Rio Mondego, Coimbra, vista a partir da Ponte de Santa Clara.
Imagem daqui.
"Coimbra, 11 de Dezembro (de 1950) - Não há dúvida: - A poesia portuguesa dividiu-se. A um grande rio barrento veio desembocar um corgo cristalino. No mar do esquecimento que espera todas as realizações humanas, talvez se juntem e desapareçam. Mas até lá, vê-se nitidamente a fronteira das duas águas. Foi uma graça formal, uma economia de meios, uma modernidade de imagens e de sensações que vieram arejar uma retórica de comício, um sentimentalismo piegas, um bombeirismo arcádico, que desgraçadamente têm fundas raízes no nosso temperamento.

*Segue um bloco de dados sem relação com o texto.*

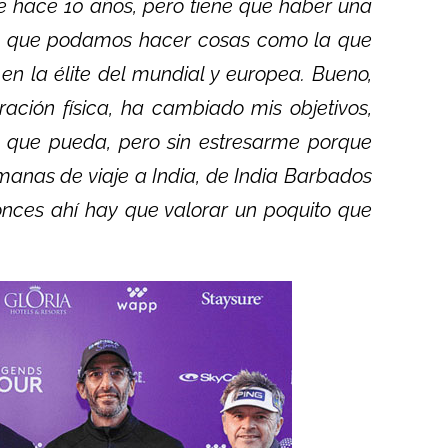
e hace 10 años, pero tiene que haber una
es que podamos hacer cosas como la que
n la élite del mundial y europea. Bueno,
ción física, ha cambiado mis objetivos,
o que pueda, pero sin estresarme porque
manas de viaje a India, de India Barbados
onces ahí hay que valorar un poquito que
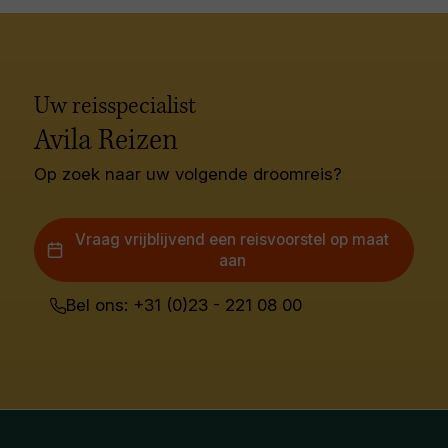
Uw reisspecialist
Avila Reizen
Op zoek naar uw volgende droomreis?
Vraag vrijblijvend een reisvoorstel op maat
aan
Bel ons: +31 (0)23 - 221 08 00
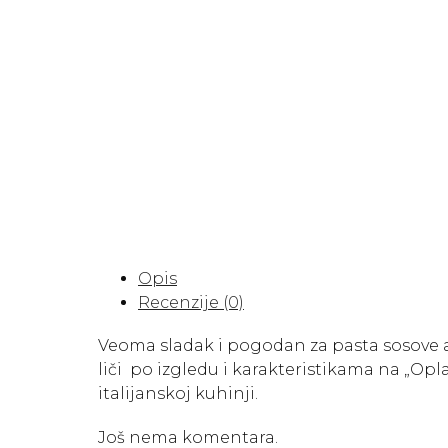
Opis
Recenzije (0)
Veoma sladak i pogodan za pasta sosove a 
liči po izgledu i karakteristikama na „Opl
italijanskoj kuhinji.
Još nema komentara.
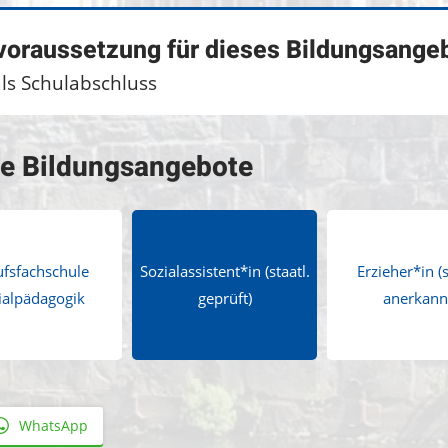
voraussetzung für dieses Bildungsange
ls Schulabschluss
te Bildungsangebote
fsfachschule
Sozialassistent*in (staatl.
Erzieher*in (s
ialpädagogik
geprüft)
anerkann
WhatsApp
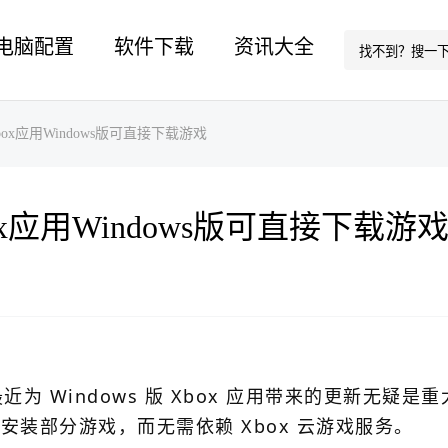
电脑配置
软件下载
资讯大全
ox应用Windows版可直接下载游戏
x应用Windows版可直接下载游
为 Windows 版 Xbox 应用带来的更新无疑是
载和安装部分游戏，而无需依赖 Xbox 云游戏服务。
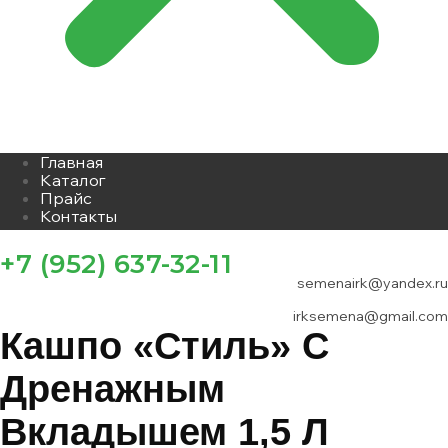
Главная
Каталог
Прайс
Контакты
+7 (952) 637-32-11
semenairk@yandex.ru
irksemena@gmail.com
Кашпо «Стиль» С
Дренажным
Вкладышем 1,5 Л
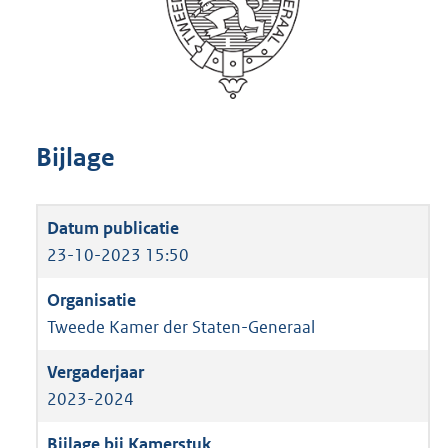
Bijlage
23-10-2023 15:50
Tweede Kamer der Staten-Generaal
2023-2024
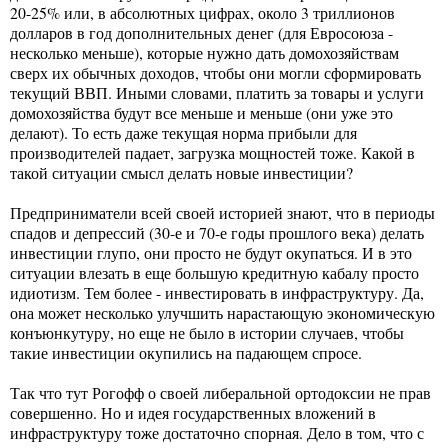
20-25% или, в абсолютных цифрах, около 3 триллионов
долларов в год дополнительных денег (для Евросоюза -
несколько меньше), которые нужно дать домохозяйствам
сверх их обычных доходов, чтобы они могли сформировать
текущий ВВП. Иными словами, платить за товары и услуги
домохозяйства будут все меньше и меньше (они уже это
делают). То есть даже текущая норма прибыли для
производителей падает, загрузка мощностей тоже. Какой в
такой ситуации смысл делать новые инвестиции?
Предприниматели всей своей историей знают, что в периоды
спадов и депрессий (30-е и 70-е годы прошлого века) делать
инвестиции глупо, они просто не будут окупаться. И в это
ситуации влезать в еще большую кредитную кабалу просто
идиотизм. Тем более - инвестировать в инфраструктуру. Да,
она может несколько улучшить нарастающую экономическую
конъюнкутуру, но еще не было в истории случаев, чтобы
такие инвестиции окупились на падающем спросе.
Так что тут Рогофф о своей либеральной ортодоксии не прав
совершенно. Но и идея государственных вложений в
инфраструктуру тоже достаточно спорная. Дело в том, что с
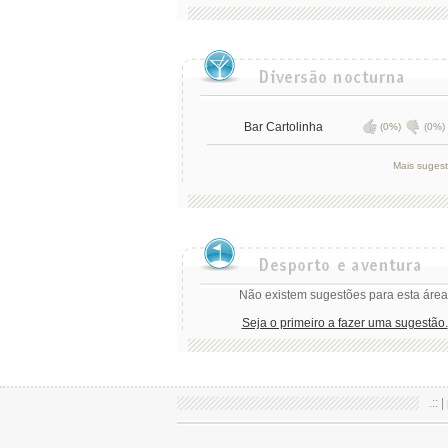
Bar Cartolinha
(0%)
(0%)
Mais suges
Não existem sugestões para esta área
Seja o primeiro a fazer uma sugestão.
.:: |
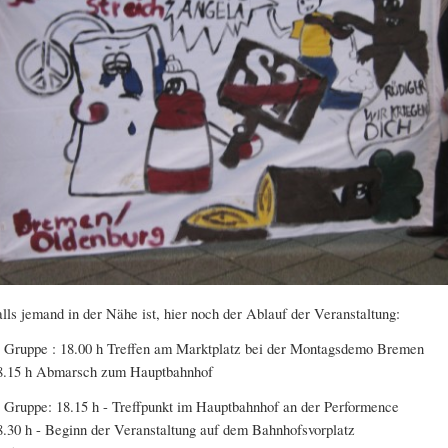
alls jemand in der Nähe ist, hier noch der Ablauf der Veranstaltung:
. Gruppe : 18.00 h Treffen am Marktplatz bei der Montagsdemo Bremen
8.15 h Abmarsch zum Hauptbahnhof
. Gruppe: 18.15 h - Treffpunkt im Hauptbahnhof an der Performence
8.30 h - Beginn der Veranstaltung auf dem Bahnhofsvorplatz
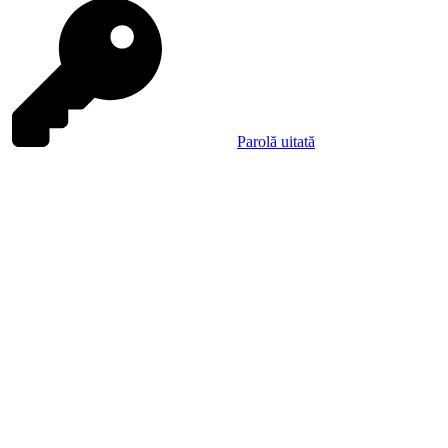
Parolă uitată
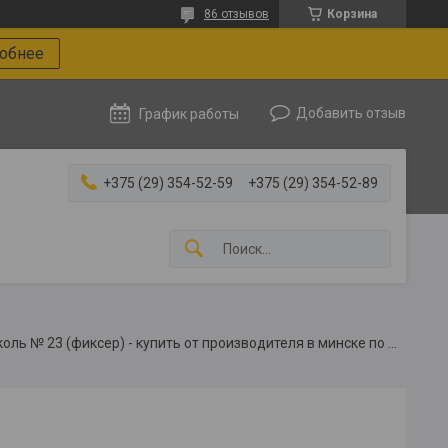
86 отзывов
Корзина
робнее
Добавить отзыв
График работы
+375 (29) 354-52-59
+375 (29) 354-52-89
Мастика для гибкой черепицы технониколь № 23 (фиксер) - купить от производителя в минске по выгодной цене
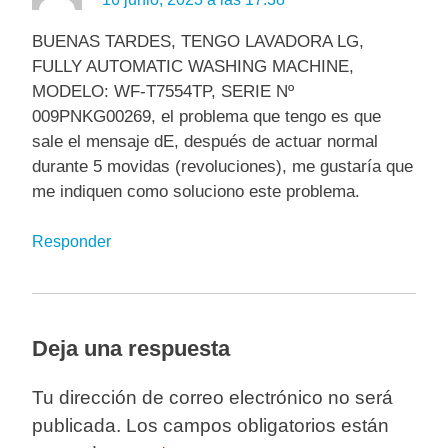
BUENAS TARDES, TENGO LAVADORA LG,
FULLY AUTOMATIC WASHING MACHINE,
MODELO: WF-T7554TP, SERIE Nº
009PNKG00269, el problema que tengo es que
sale el mensaje dE, después de actuar normal
durante 5 movidas (revoluciones), me gustaría que
me indiquen como soluciono este problema.
Responder
Deja una respuesta
Tu dirección de correo electrónico no será
publicada.
Los campos obligatorios están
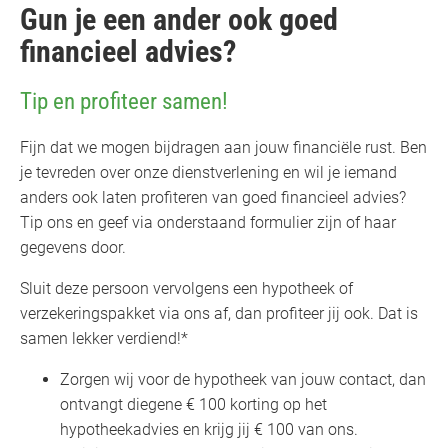
Gun je een ander ook goed
financieel advies?
Tip en profiteer samen!
Fijn dat we mogen bijdragen aan jouw financiële rust. Ben
je tevreden over onze dienstverlening en wil je iemand
anders ook laten profiteren van goed financieel advies?
Tip ons en geef via onderstaand formulier zijn of haar
gegevens door.
Sluit deze persoon vervolgens een hypotheek of
verzekeringspakket via ons af, dan profiteer jij ook. Dat is
samen lekker verdiend!*
Zorgen wij voor de hypotheek van jouw contact, dan
ontvangt diegene € 100 korting op het
hypotheekadvies en krijg jij € 100 van ons.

Embora tardiamente, também ao luso Parnaso chegou um pouco do gosto, do arrojo e da força renovadora que são a glória de Baudelaire.
A marca literária dos tempos presentes é o desejo incansável de uma originalidade a todo o preço. E sendo certo que é melhor possuir a originalidade do que procurá-la, em última análise o que importa é encontrá-la nas obras. O que felizmente vai acontecendo por cá.
Caudalosa, porém, a velha corrente recusa-se a considerar sequer a transparência que a margina. Fiéis ao passado, teimosamente antediluvianos, certos nomes com prestígio insistem na sua impetuosa cegueira, ou porque realmente não podem, ou porque verdadeiramente não querem ver a perdição. Um refluir incansável e trágico do mau gosto ancestral apoia-os, de resto, com pertinácia. É ver o que se passa neste momento: - Ainda a aura benéfica de Fernando Pessoa está a crescer, e já se aperram as pistolas contra ela.
Seja como for, os dados estão na mesa; digam o que disserem, não há despeitos impotentes que apaguem na pedra a marca de certas presenças. O rio barrento tem à perna um espelho de claridade..."
Miguel Torga, Diário V, Coimbra, edição do autor (revista), s/ d, pp. 172-173.